カラン

サイの季節のカランのレビュー・感想・評価

サイの季節(2012年製作の映画)
4.5
イラン・トルコの合作。マーティン・スコセッシが提供と冒頭に出てくる。イラン人女性は普通に映画女優になれて顔出しできるのかどうかは知らないが、少しでも西側に訴求するようにと、モニカ・ベルッチを出したのかもしれない。というのは、反体制的ということで27年間投獄されるクルド人の詩人・サヘルの妻はイラン人であるという設定だからだ。いや、設定というか事実そうなのかも。ただ、詳しい事情を知る由もない日本人がこの映画を観たとして、もしモニカ・ベルッチを知らなかったら、普通に中東の美人の女優さんなんだろうと思うだけであろう。モニカ・ベルッチの起用によって、また、マーティン・スコセッシの名前を冠することで、この映画を西側諸国で少しでも多く受容する人がでてくるのであれば、監督の本望だろう。

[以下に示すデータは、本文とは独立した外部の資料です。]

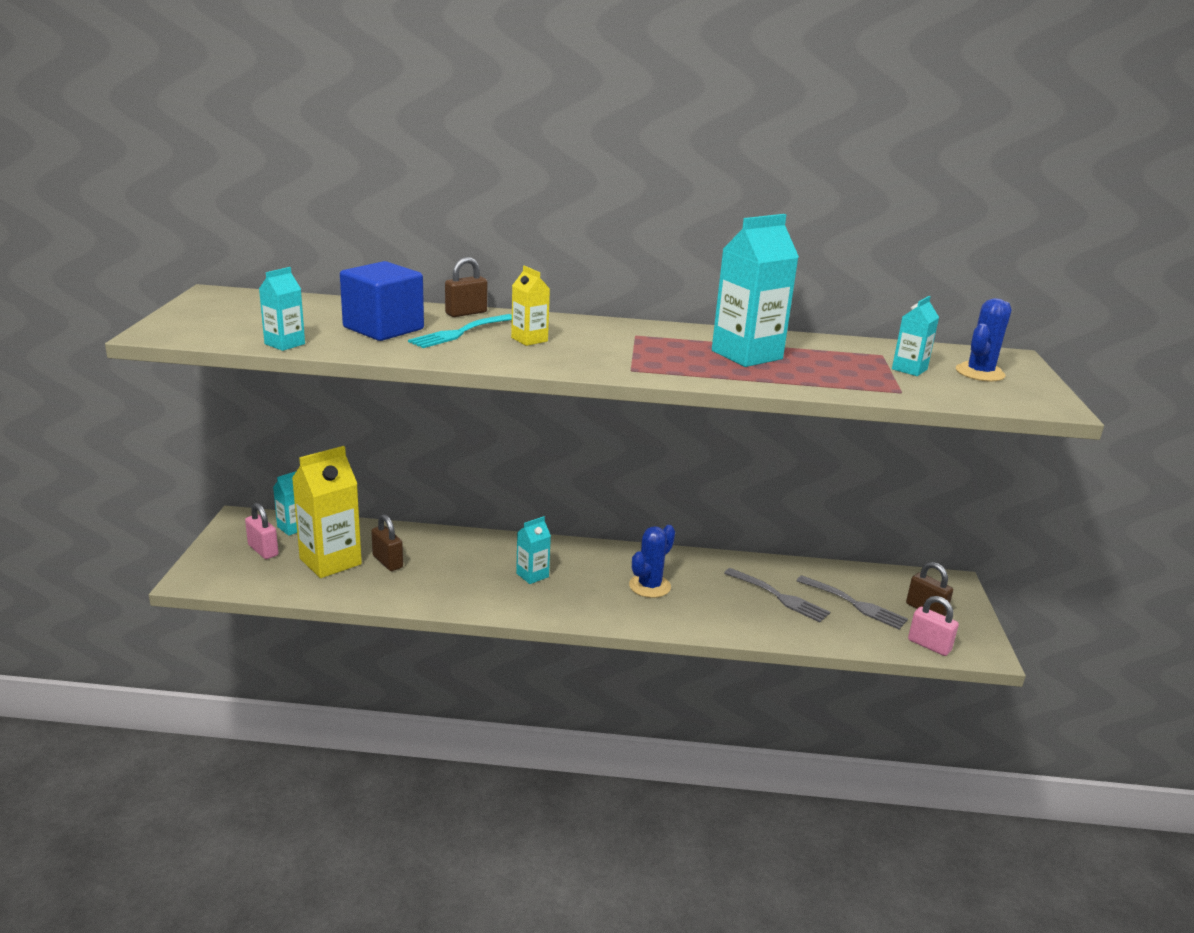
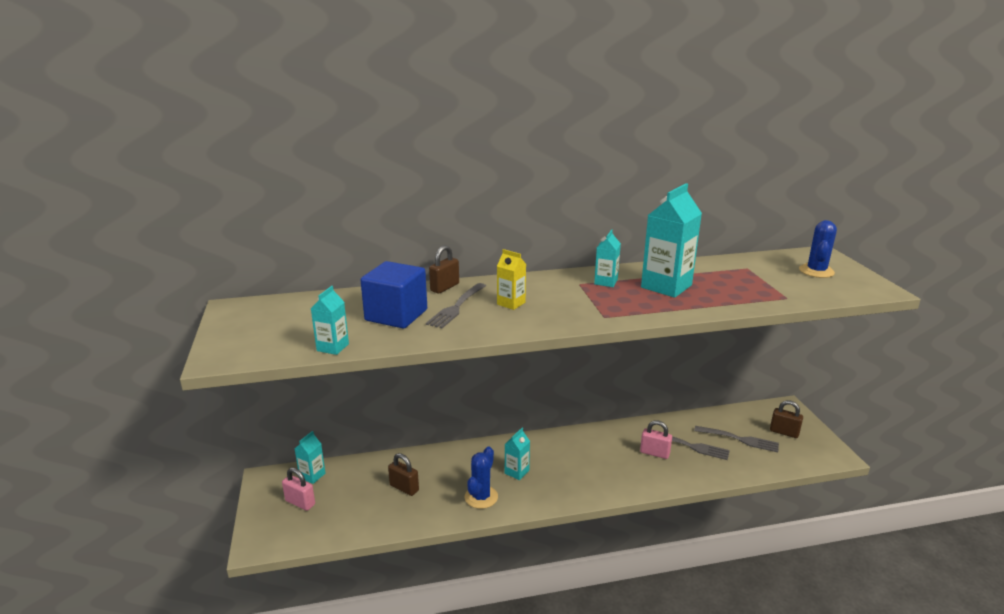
camera: 15 degrees left, 0 degrees up
yellow carton [292,446,362,578] -> none
turquoise fork [408,314,512,348] -> grey fork [426,283,486,328]
blue cactus [629,525,675,598] -> blue cactus moved to [465,446,498,509]
turquoise carton [892,296,939,376] -> turquoise carton moved to [594,230,621,287]
pink padlock [908,596,959,656] -> pink padlock moved to [640,420,672,459]

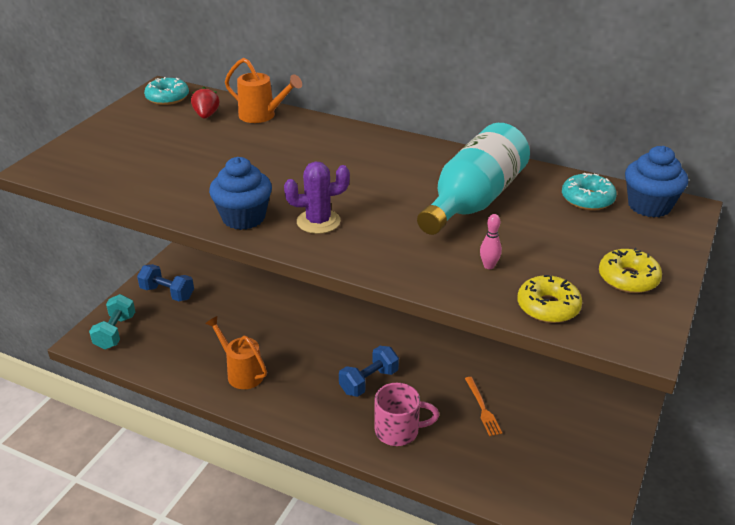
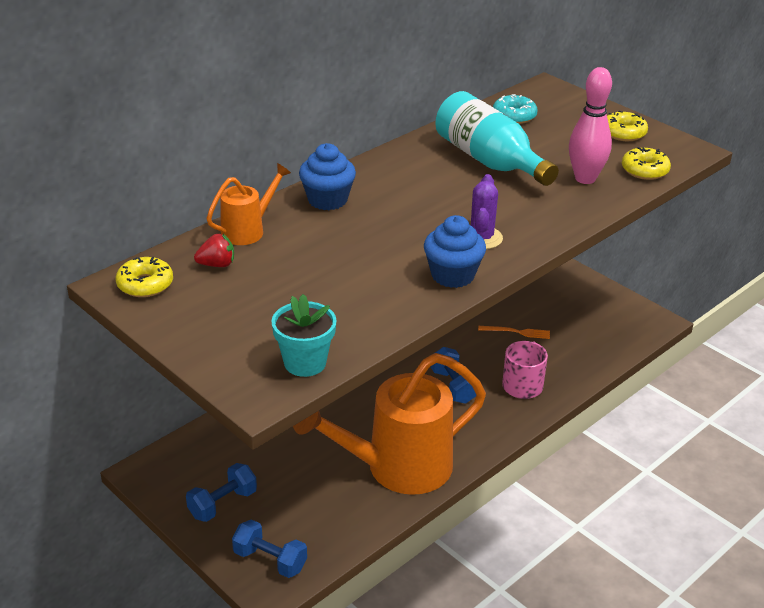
camera: 70 degrees left, 0 degrees up
turquoise dumbbell [89,294,135,350] -> blue dumbbell [232,519,307,578]
turquoise donut [144,77,189,105] -> yellow donut [116,257,173,297]
red strawberry [191,87,219,119] -> red strawberry turned 150 degrees clockwise [194,234,234,267]
orange watering can [205,316,267,389] -> orange watering can [293,353,486,495], size x2.13
pink bowling pin [480,214,502,269] -> pink bowling pin [569,67,612,184], size x2.37
blue cupcake [625,146,688,217] -> blue cupcake moved to [299,143,356,210]
none -> turquoise flower pot [271,294,337,377]

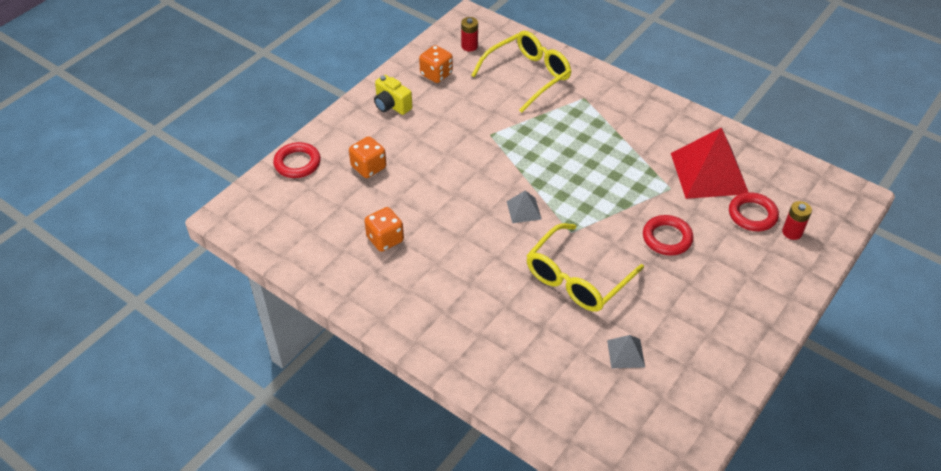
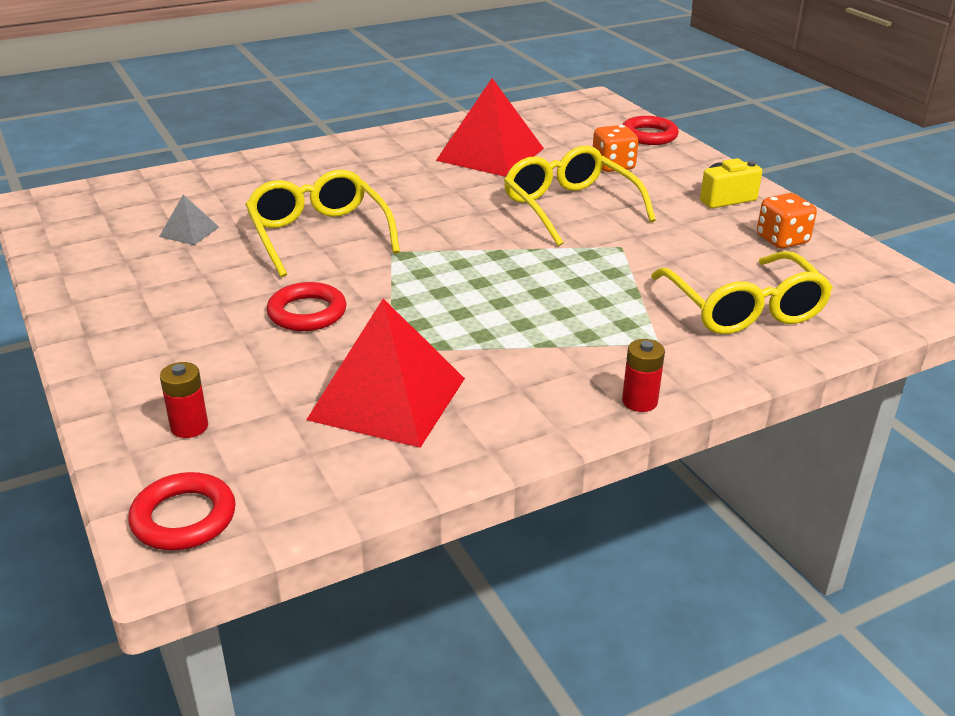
camera: 115 degrees right, 15 degrees down
orange dice [365,207,404,252] -> red pyramid [436,78,544,177]
red battery [461,17,478,52] -> red battery moved to [622,339,665,412]
grey pyramid [507,191,542,223] -> none
red ring [729,192,779,231] -> red ring moved to [128,472,236,550]
none -> yellow glasses [504,146,656,246]

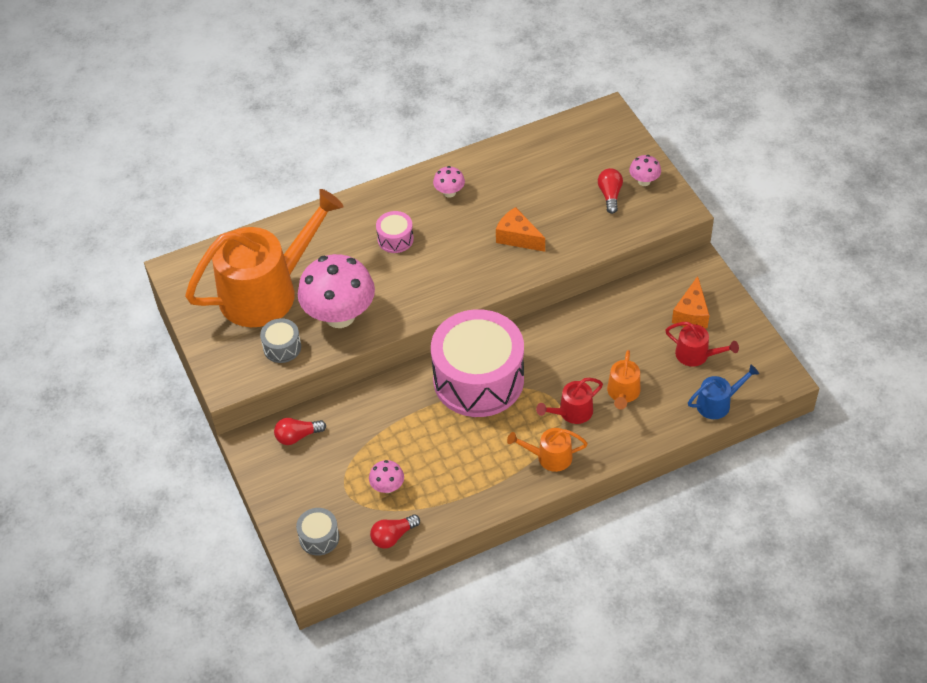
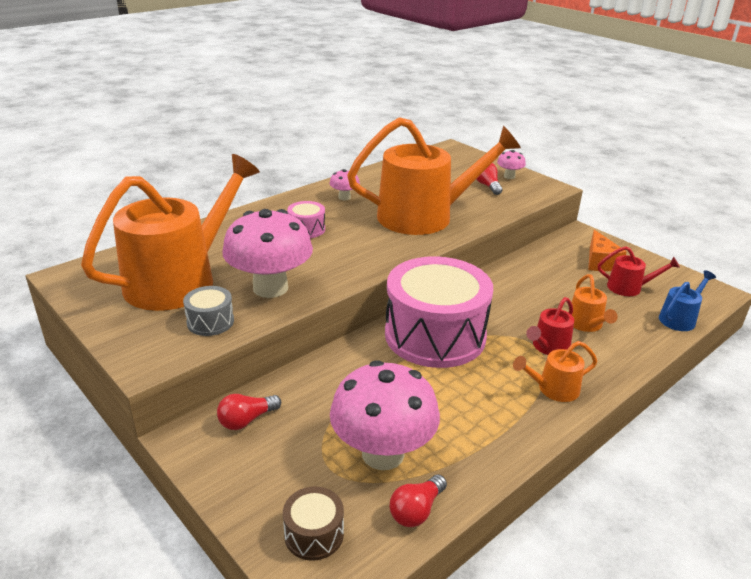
camera: 20 degrees left, 20 degrees down
grey drum [296,508,339,556] -> brown drum [283,486,344,561]
pink mushroom [369,460,404,493] -> pink mushroom [330,360,440,470], size x2.27
orange cheese [496,207,545,252] -> orange watering can [347,117,521,235]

光の変容をとらえるべく、ガラス、プール、海、雨、雪、車のウィンドウ、その他、光沢のある家具等が多用されて、キェシロフスキの『青の愛』(1993)以上に光学的な撮影になっている。物語はヴィルヌーブの『灼熱の魂』(2010)に近く、政治犯とされた詩人と家族の残酷な運命をなぞることになるが、この映画では古典的な悲劇にならっているので、ヴィルヌーブのように真実を知っても無傷なミステリー調にはならない。ストーリーは分解されており、人物が漂白するので、2010年以降のテレンス・マリックにも近いが、さらに陰影は強く出ており、テクニカルなショットを生かす編集はテレンス・マリックを超えているかもしれない。テレンス・マリックは光を直接に捉えようとして、それ以外は全部捨ててしまう節があるからね。30年前と現在を繋ぐフラッシュバックの入りがカットバックでいくことが多い。音もシーンをクロスオーバーする。

サイも出てくるし、亀も、馬も。動物たちが分からない? 無知のもたらす不幸と優しさと性的欲望のメタファーでしょうな。ぐちゃぐちゃいう必要などない。


モニカ・ベルッチ、歳とって輝き増してる。


レンタルDVDは、ドルビーデジタル5.1ch。素晴らしい。部屋の中をイラン・トルコに変えるべく音が駆けめぐる。画質も良好。